#### Source extract:
In its new company headquarters, Qantas wished to project a progressive image with the use of the latest imported curtain wall technology combined with Australian materials such as granite, marble and a variety of timbers. Qantas House was the first office building to use Australian black granite from Adelong and Bookharn green granite from the Yass area. Marble was sourced in the country town of Mudgee and the Wombeyan Caves area. Queensland maple was used extensively throughout the building and other timbers featured included walnut, mahogany and sycamore. As well as being chosen for aesthetic and patriotic reasons, there were economies to be achieved through the use of materials which could be found close at hand.

The desire to reflect a specifically Australian character was rare in office interiors of the 1950s. In keeping with the prevailing International style, the Australian theme in Qantas House was reflected more in the choice of materials than in the way they were used.

In her report Post World War II Multistoried Office Buildings in Australia (1945–1967), Jennifer Taylor states that the 'aesthetic ideas informing the design of multistoried office buildings in the '50s and '60s in Australia essentially belonged to architectural traditions developed in the Bauhaus, Germany in the late 1920s and early '30s and transported to America after the closure of that school by the Nazi government, where they blended with America's own traditions associated with multistoried building design. These ideas form the mainstream of architectural modernism, and are characterised by a value placed upon clarity, rationality, honesty, efficiency, functionality and technology. The external skin of the building was often the vehicle for a potent expression of such values. The glass curtain wall was prized as representing the complete release of the external fabric from its structural role'.

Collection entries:

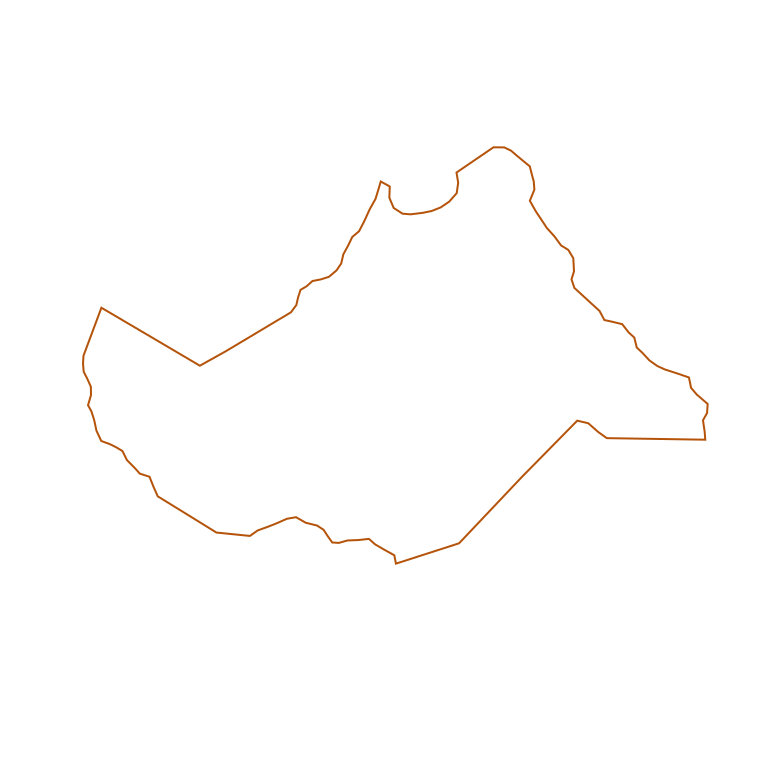 Aparecida, Paraíba, Brazil, rotated 242°
{"feature_id": "56859067B78543699669517", "entity_name": "Aparecida", "entity_type": "district", "adm_level": 2, "iso_a3": "BRA", "parent_name": "Brazil", "parent_adm1": "Paraíba", "projection": "orthographic", "projection_center": [-38.057, -6.786], "detail": "fine", "context": "isolated", "style": "outline", "palette": "amber", "viewbox_px": 768, "rotation_deg": 242, "n_neighbors": 0, "source": "geoboundaries", "source_scale": "gbopen_adm2", "svg_char_len": 1642}
<svg xmlns="http://www.w3.org/2000/svg" viewBox="0 0 768 768"><g transform="rotate(242 384 384)"><path d="M504.2,112.7L497.2,112.8L488.3,111.2L477.8,108.2L466.4,107.6L459.5,113.8L453.9,117.8L447.6,121.6L437.5,121.3L426.5,124.6L419.5,126.3L412.2,133.4L401.1,132.2L391.0,131.5L344.4,158.8L331.5,166.3L312.8,194.3L314.0,203.8L312.4,214.9L311.4,223.8L310.6,234.9L307.7,243.8L298.3,249.7L290.4,258.5L283.6,262.2L275.9,262.9L268.4,263.9L264.9,269.5L263.0,278.3L258.3,288.0L254.3,298.0L246.5,300.9L237.0,306.8L227.9,312.7L219.8,310.2L208.1,375.5L237.1,461.8L260.9,537.4L253.5,545.9L240.8,550.7L231.6,555.3L184.0,641.5L191.0,644.6L202.2,648.6L206.7,655.6L214.4,660.4L227.9,655.2L236.4,653.3L246.6,656.3L255.4,648.1L264.9,638.9L271.5,633.8L280.3,629.4L290.5,626.7L297.5,624.3L307.5,626.8L314.4,624.3L325.0,622.4L332.3,614.2L337.0,608.6L347.3,608.6L359.4,604.3L379.5,597.2L388.4,598.7L394.2,604.6L406.2,610.2L415.8,609.7L423.2,605.4L434.2,603.8L445.5,601.0L455.1,600.1L465.3,599.1L477.3,598.8L485.0,608.0L492.5,611.3L500.0,613.0L507.7,614.9L514.7,612.0L522.7,608.7L530.4,605.7L536.4,601.3L541.6,591.8L536.7,547.3L526.9,544.0L518.4,537.8L514.4,527.2L513.3,516.9L514.4,507.2L516.9,498.7L521.3,487.2L525.7,480.3L534.9,475.2L546.0,476.2L555.7,481.8L564.3,476.2L558.0,470.0L551.4,463.4L544.9,453.3L537.0,443.0L530.6,433.7L528.7,425.0L523.2,417.5L517.6,409.0L510.5,402.8L506.6,395.4L504.5,385.7L506.0,377.4L508.5,369.2L506.6,361.4L506.3,354.5L500.9,348.9L494.9,343.7L491.0,335.5L487.2,259.9L486.6,230.0L584.0,170.3L550.0,131.9L543.3,127.8L535.8,124.6L528.3,124.5L519.2,123.9L511.8,120.1L504.2,112.7Z" fill="none" stroke="#b45309" stroke-width="2"/></g></svg>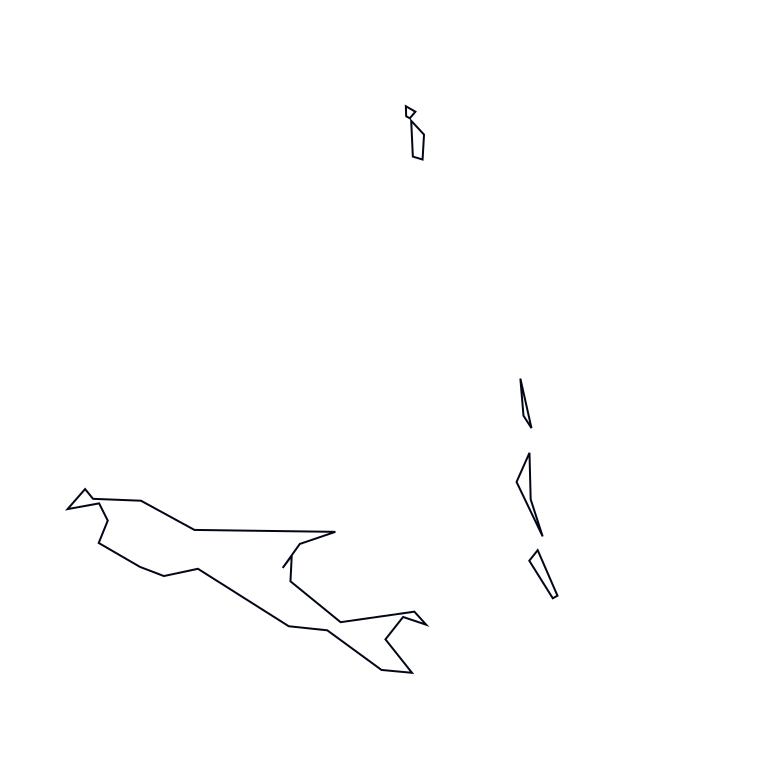 map outline of Sakhalin (Robinson projection), rotated 293°
{"feature_id": "RUS-2616", "entity_name": "Sakhalin", "entity_type": "Region", "adm_level": 1, "iso_a3": "RUS", "parent_name": "Russia", "parent_adm1": "", "projection": "robinson", "projection_center": [146.417, 48.915], "detail": "coarse", "context": "isolated", "style": "outline", "palette": "ink", "viewbox_px": 768, "rotation_deg": 293, "n_neighbors": 0, "source": "natural_earth", "source_scale": "10m", "svg_char_len": 771}
<svg xmlns="http://www.w3.org/2000/svg" viewBox="0 0 768 768"><g transform="rotate(293 384 384)"><path d="M145.2,141.6L170.5,149.9L164.6,161.0L181.6,205.9L175.6,266.5L228.9,397.0L203.9,369.0L175.1,362.6L189.8,366.2L165.8,375.0L147.8,437.1L186.3,500.9L178.9,516.9L177.0,492.6L149.5,485.1L129.1,522.6L119.8,493.4L135.1,428.0L123.8,391.0L141.2,284.9L121.2,256.4L120.3,230.8L126.2,183.5L150.3,183.1L162.8,168.4L145.2,141.6ZM377.5,544.8L335.1,564.1L305.7,589.6L345.6,544.3L377.5,544.8ZM636.9,306.2L629.2,323.4L605.7,331.8L604.6,321.7L636.9,306.2ZM291.1,590.4L256.9,626.4L252.7,623.1L278.1,586.8L291.1,590.4ZM409.3,524.8L442.3,507.4L401.0,537.0L409.3,524.8ZM648.2,295.6L646.9,306.5L638.7,303.9L639.1,299.8L648.2,295.6Z" fill="none" stroke="#020617" stroke-width="2"/></g></svg>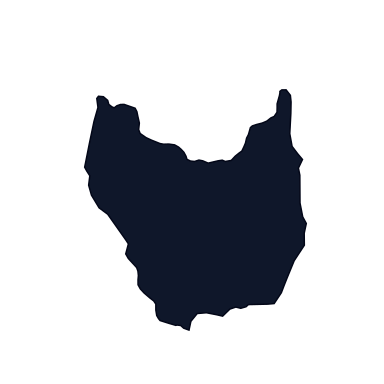 Boganangone, Lobaye, Central African Republic, rotated 203°
{"feature_id": "33826404B50242901211322", "entity_name": "Boganangone", "entity_type": "district", "adm_level": 2, "iso_a3": "CAF", "parent_name": "Central African Republic", "parent_adm1": "Lobaye", "projection": "natural_earth1", "projection_center": [17.185, 4.689], "detail": "fine", "context": "isolated", "style": "filled", "palette": "ink", "viewbox_px": 384, "rotation_deg": 203, "n_neighbors": 0, "source": "geoboundaries", "source_scale": "gbopen_adm2", "svg_char_len": 1701}
<svg xmlns="http://www.w3.org/2000/svg" viewBox="0 0 384 384"><g transform="rotate(203 192 192)"><path d="M315.5,243.6L316.2,240.9L311.6,233.1L309.8,218.7L305.4,196.5L300.5,172.9L297.1,170.2L292.4,167.0L289.8,157.9L283.3,149.8L271.3,141.1L260.9,138.6L234.0,121.9L230.3,119.4L229.6,114.7L228.8,109.1L224.6,105.9L213.4,100.8L210.9,98.1L208.7,94.1L207.4,90.1L205.4,85.5L201.7,82.6L196.6,80.3L189.0,77.9L184.7,76.8L181.5,74.7L179.1,69.1L176.2,64.5L173.4,62.4L171.2,61.2L166.9,61.6L161.7,62.1L159.3,62.4L154.8,62.9L153.8,63.7L150.2,64.7L146.5,63.4L140.8,63.7L142.5,72.5L139.7,82.2L131.5,86.5L121.1,88.7L115.3,89.7L111.4,99.0L106.7,103.2L101.7,104.0L97.4,107.5L96.1,110.4L87.7,114.2L78.4,118.4L72.8,121.4L70.4,134.2L70.7,141.9L70.9,150.4L71.1,168.7L67.8,186.9L72.6,197.9L74.5,207.7L80.4,212.4L88.3,224.1L99.3,249.6L103.4,255.6L103.0,265.1L109.5,268.4L117.7,273.1L124.8,283.9L131.7,302.9L136.0,313.6L139.2,319.4L145.3,322.8L149.2,321.1L150.4,319.0L149.8,317.6L149.2,314.9L148.1,306.4L146.6,302.9L144.9,298.6L145.9,293.6L148.3,291.1L150.9,286.4L154.3,282.9L158.9,279.4L162.3,276.4L163.4,274.1L162.8,269.4L162.5,266.9L162.8,262.9L161.9,257.9L161.9,253.9L162.1,249.1L163.8,246.4L166.2,241.9L168.2,236.4L173.3,233.1L176.6,233.1L180.2,230.9L188.4,224.9L191.7,224.9L194.3,224.9L198.1,224.1L201.6,221.1L205.5,219.9L209.4,220.1L211.5,222.6L215.0,225.4L218.4,226.9L221.9,228.1L226.4,228.6L232.0,227.1L236.8,224.9L240.4,224.1L249.5,223.9L255.5,224.1L262.6,225.6L265.5,228.6L267.4,234.9L271.5,240.6L274.1,244.4L277.1,246.9L281.6,246.6L284.4,246.4L288.8,246.1L292.0,244.6L294.8,242.1L296.5,239.1L298.9,239.1L302.8,240.1L305.4,243.4L310.8,245.1L315.5,243.6Z" fill="#0f172a" stroke="#020617" stroke-width="1.5"/></g></svg>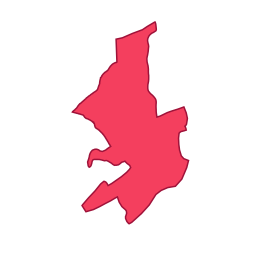 Babonneau Proper, Castries, Saint Lucia, rotated 326°
{"feature_id": "8701671B49626021137525", "entity_name": "Babonneau Proper", "entity_type": "district", "adm_level": 2, "iso_a3": "LCA", "parent_name": "Saint Lucia", "parent_adm1": "Castries", "projection": "mercator", "projection_center": [-60.946, 14.006], "detail": "fine", "context": "isolated", "style": "filled", "palette": "rose", "viewbox_px": 256, "rotation_deg": 326, "n_neighbors": 0, "source": "geoboundaries", "source_scale": "gbopen_adm2", "svg_char_len": 5705}
<svg xmlns="http://www.w3.org/2000/svg" viewBox="0 0 256 256"><g transform="rotate(326 128 128)"><path d="M167.8,47.7L155.7,67.1L155.4,67.1L155.0,67.2L154.7,66.9L154.3,66.8L154.0,66.8L153.5,66.6L153.1,66.6L152.9,66.5L152.6,66.5L152.2,66.5L151.5,66.4L150.8,66.4L149.6,66.6L149.3,66.7L149.0,66.8L148.1,66.9L147.7,67.1L147.1,67.3L146.7,67.5L145.9,67.8L145.5,68.0L144.9,68.3L144.6,68.4L144.0,68.7L143.6,68.8L143.3,68.8L142.9,68.8L142.7,68.9L142.4,69.0L142.1,69.1L141.8,68.9L141.4,68.9L140.9,69.1L140.5,69.0L140.3,68.9L139.9,69.1L139.5,69.0L139.3,69.1L139.0,69.1L138.7,69.2L138.0,69.3L137.7,69.4L137.2,69.5L136.9,69.6L135.8,70.0L135.5,70.1L135.4,70.3L135.2,70.3L135.0,70.5L134.7,70.7L134.3,70.8L133.3,71.0L132.9,71.6L132.6,71.8L132.4,72.0L132.0,72.3L131.8,72.6L131.4,72.8L131.1,73.3L130.5,73.8L130.2,74.1L130.1,74.3L130.0,74.5L129.7,74.7L129.6,74.9L129.4,75.1L129.3,75.4L128.1,76.2L127.9,76.4L127.4,76.6L126.8,77.1L126.1,77.6L125.8,77.9L125.5,78.1L124.5,78.9L124.0,79.1L123.5,79.2L123.3,79.3L122.7,79.3L121.9,79.5L121.6,79.5L121.2,79.4L120.8,79.5L120.4,79.4L119.4,79.4L119.2,79.4L118.7,79.4L118.4,79.4L118.1,79.6L117.8,79.5L117.4,79.5L117.1,79.5L116.7,79.5L116.2,79.5L115.9,79.5L115.6,79.5L115.2,79.6L114.7,79.7L113.8,79.6L113.1,79.6L112.5,79.7L112.0,79.8L111.4,79.8L111.1,79.9L110.3,79.8L109.7,80.1L109.3,80.2L108.6,80.2L108.0,80.3L107.5,80.4L107.0,80.4L106.3,80.6L105.7,80.6L105.2,80.6L104.8,80.7L104.2,80.8L103.2,80.9L102.4,81.1L101.9,81.0L101.7,80.9L101.3,81.1L100.6,81.2L100.0,81.4L99.7,81.5L98.7,81.8L98.4,82.0L97.3,82.4L96.4,82.8L96.1,82.8L95.2,82.9L94.8,83.0L94.3,83.1L93.9,83.3L93.6,83.2L92.5,83.3L92.2,83.4L91.8,83.4L91.3,83.4L90.8,83.7L91.1,84.0L91.3,84.2L91.7,84.7L91.9,85.0L92.3,85.4L92.6,85.7L92.7,85.9L93.0,86.2L93.5,86.8L93.9,87.3L94.2,87.5L94.5,87.9L94.8,88.2L94.9,88.5L95.4,89.0L95.7,89.2L95.9,89.6L96.2,89.8L96.4,90.2L96.9,90.8L97.6,91.6L98.1,92.4L98.1,92.8L98.2,93.1L98.1,93.5L98.2,93.9L98.1,94.7L98.2,95.2L98.4,95.7L98.5,96.2L98.7,96.8L99.0,97.0L99.3,97.3L99.4,97.6L99.6,97.8L99.8,98.1L100.0,98.4L100.3,99.0L100.4,99.3L100.6,99.6L100.7,99.8L100.9,100.0L101.2,100.7L101.7,101.9L102.6,103.7L102.4,103.7L102.2,103.7L102.3,103.9L102.3,104.3L102.3,105.0L102.6,105.4L102.5,105.6L102.4,105.8L102.1,106.6L101.9,107.0L101.7,107.7L101.4,108.4L101.3,108.8L101.3,109.5L101.4,110.2L101.5,110.4L101.7,111.0L101.9,111.3L102.0,111.5L102.3,112.1L102.4,112.3L102.4,112.7L102.5,112.9L102.8,113.7L103.0,114.0L102.9,114.5L103.1,115.2L103.3,116.1L103.3,116.5L103.6,117.6L103.7,118.3L103.8,118.5L103.7,119.0L103.8,119.2L103.8,119.7L103.9,119.9L103.9,120.5L103.9,120.8L103.9,121.1L103.9,121.4L103.9,121.6L103.9,122.2L104.0,122.5L103.9,122.9L103.9,123.1L103.8,123.8L103.9,124.1L103.8,125.0L103.8,125.5L103.7,125.7L103.8,126.3L103.8,126.8L103.7,127.1L103.7,127.4L103.7,127.6L103.7,128.2L103.7,128.4L103.7,128.6L103.6,128.9L103.6,129.5L103.5,129.9L103.5,130.1L103.4,130.5L103.5,130.7L103.5,131.4L103.4,131.7L103.5,131.9L103.4,132.5L103.4,133.6L99.7,133.6L97.0,133.8L93.6,133.1L92.0,131.4L91.4,129.7L90.3,128.2L88.7,127.1L86.1,126.5L84.2,127.0L82.5,127.8L80.9,129.0L79.8,130.2L78.3,131.5L75.5,133.6L73.8,137.2L73.9,138.8L74.4,138.9L75.3,138.9L76.3,138.5L78.0,137.2L78.8,136.4L79.6,135.6L80.5,135.1L81.4,134.8L82.5,135.2L85.3,137.1L86.9,138.3L88.5,140.0L89.9,141.7L90.3,142.1L91.8,142.8L92.4,143.5L93.1,144.7L94.2,147.1L94.7,148.1L94.9,149.1L95.2,149.9L95.5,150.6L96.0,151.4L96.3,151.5L97.5,152.3L99.6,153.2L102.1,153.1L103.2,152.9L103.8,152.9L105.9,153.6L106.9,153.8L107.0,154.7L107.4,156.8L108.5,160.0L108.1,162.3L106.0,163.1L102.1,164.0L95.2,164.7L83.7,164.9L79.3,164.6L79.6,162.2L79.4,160.5L78.7,159.2L78.1,158.7L74.0,159.1L65.6,161.7L56.3,163.8L47.6,166.2L46.5,166.6L46.3,173.9L53.8,176.3L60.7,177.3L66.9,177.9L72.6,178.6L78.0,178.9L80.7,179.2L79.9,182.0L79.2,184.7L79.1,187.4L79.0,189.7L79.5,191.8L80.1,194.0L80.3,195.6L79.3,197.8L79.1,198.0L77.3,199.5L76.4,200.1L75.4,201.7L74.8,204.9L75.1,207.5L75.4,208.0L78.3,208.3L91.5,206.4L102.5,203.7L114.0,198.7L120.6,198.3L127.6,199.6L134.7,202.8L144.0,200.5L154.5,193.7L160.0,188.8L157.1,184.6L156.6,180.9L158.4,175.1L160.9,170.1L164.2,164.7L167.4,160.9L168.7,160.6L169.9,160.6L173.0,161.7L175.1,162.3L175.2,162.0L175.6,161.2L175.9,160.1L176.1,159.4L176.2,158.8L176.2,158.3L177.3,158.2L178.6,157.6L182.6,153.3L184.7,148.1L186.1,141.8L180.1,140.3L173.1,138.2L169.1,137.2L161.4,136.1L158.1,135.1L159.8,131.5L160.6,130.1L160.9,129.5L161.1,129.3L161.3,129.0L162.2,127.5L163.2,125.9L164.2,124.5L164.4,124.2L164.9,123.6L165.7,122.5L166.0,122.1L166.1,121.8L166.4,121.2L166.6,120.9L166.9,119.9L167.0,119.2L167.0,118.9L167.0,117.8L166.9,116.7L166.7,115.3L166.6,114.6L166.4,114.0L166.1,113.0L166.0,112.6L165.9,111.9L165.8,111.5L165.7,111.2L165.7,110.8L165.7,110.5L165.6,109.5L165.6,108.8L165.7,108.4L165.9,107.6L166.5,106.3L166.7,106.0L167.1,105.4L167.5,104.8L168.1,104.0L168.5,103.4L169.3,102.6L169.8,102.1L170.4,101.5L170.9,101.0L171.4,100.4L172.3,99.3L173.2,98.0L173.8,97.1L174.6,95.9L175.0,95.1L175.1,94.8L175.7,93.8L176.7,92.2L177.7,90.8L178.2,89.9L178.9,88.6L179.0,88.3L179.5,87.4L179.7,86.7L180.1,85.7L180.6,84.3L180.9,83.7L181.1,83.3L181.3,83.0L181.8,82.1L182.2,81.4L182.4,81.1L183.0,80.4L183.5,79.9L184.2,79.2L184.8,78.7L186.9,76.5L187.9,75.4L188.3,74.9L189.4,73.5L189.9,72.9L190.2,72.6L190.7,72.0L190.9,71.7L191.0,71.4L191.4,70.7L191.6,70.1L192.0,68.9L192.9,66.8L193.1,66.5L193.2,66.3L194.0,65.4L194.2,65.1L194.6,64.8L196.0,63.9L196.9,63.4L197.9,63.1L198.7,62.9L199.8,62.8L200.5,62.7L202.0,62.9L202.7,63.0L203.4,63.0L204.9,63.0L205.5,63.0L205.8,62.8L206.1,62.6L206.6,62.1L206.8,61.8L208.7,58.2L209.0,57.6L209.2,57.2L209.7,55.5L209.7,55.2L209.1,55.1L200.7,54.6L194.9,54.6L184.6,52.1L173.8,50.1L167.8,47.7Z" fill="#f43f5e" stroke="#9f1239" stroke-width="1.5"/></g></svg>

#### To-do list:
1. For each statement, decide whether the passage on Qantas House agrees with it. Answer yes or no, and quote the words of the passage that settle it. (a) Qantas House was the first office building to use Australian black granite from Adelong. (b) In Qantas House, the Australian theme showed more in how materials were used than in which materials were chosen. (c) Jennifer Taylor's report says the glass curtain wall was prized for freeing the external fabric from its structural role.
2. From the passage on Qantas House, extract the section that begins with the words containing "The desire to" and ends with "they were used.". Copy it without any change.
3. Continue the passage on Qantas House from the point where it stops.

#### Responses for each task:
1.
(a) Yes: "Qantas House was the first office building to use Australian black granite from Adelong"
(b) No: "the Australian theme in Qantas House was reflected more in the choice of materials than in the way they were used"
(c) Yes: "The glass curtain wall was prized as representing the complete release of the external fabric from its structural role"

2.
The desire to reflect a specifically Australian character was rare in office interiors of the 1950s. In keeping with the prevailing International style, the Australian theme in Qantas House was reflected more in the choice of materials than in the way they were used.

3.
Buildings demonstrating the new curtain wall technology began to appear in Australian cities, particularly Sydney and Melbourne, from 1955. Qantas House (completed 1957), with its sweeping curtain wall attached to a reinforced concrete frame, is therefore an early example of the influence of this contemporary American technology and aesthetic in Australia. The building is significant in that it embraced this construction and aesthetic within the constraints of the 150' height limit which remained in place in Sydney until 1963.

As might be expected during a period of expansion, investment in office buildings had been growing during the late 1950s. In general, however, the buildings themselves were of low budget and limited dimension. They were usually infill structures of limited height, were built right to the building line and provided minimal pedestrian amenity. Context was generally seen as inconsequential and plazas associated with these buildings tended to divorce rather than unite the building with the city.

Within this context, the curved form of Qantas House, which addresses and shapes Chifley Square, is rare. Its form broke from the standard flat facade of most contemporary office buildings with its sweeping glass wall and dramatic cantilevered entry awning (now lost). Its curved fagade and more three-dimensional aesthetic distinguish it from the other buildings in the area.

Taylor also states that, at their most progressive, "the new office blocks principally were ree-standing or virtually so, and by 1957 Australia could boast designs as aesthetically and technologically advanced as any outside America, and not far behind developments there. An interesting hybrid of infill and freestanding solutions occurred in response to certain sites, notably corner locations, where innovative buildings appear to strive to break free of the constraints of the physical restrictions. The curving forms of the Qantas Building ... provide the most exuberant example."

Australia's affair with these early curtain walls was short-lived, and they reached their peak of development and prestige in the early 1960s.

Qantas House was judged the best new building in the British Commonwealth by the Royal Institute of British Architects in 1959, and was awarded the Bronze medal.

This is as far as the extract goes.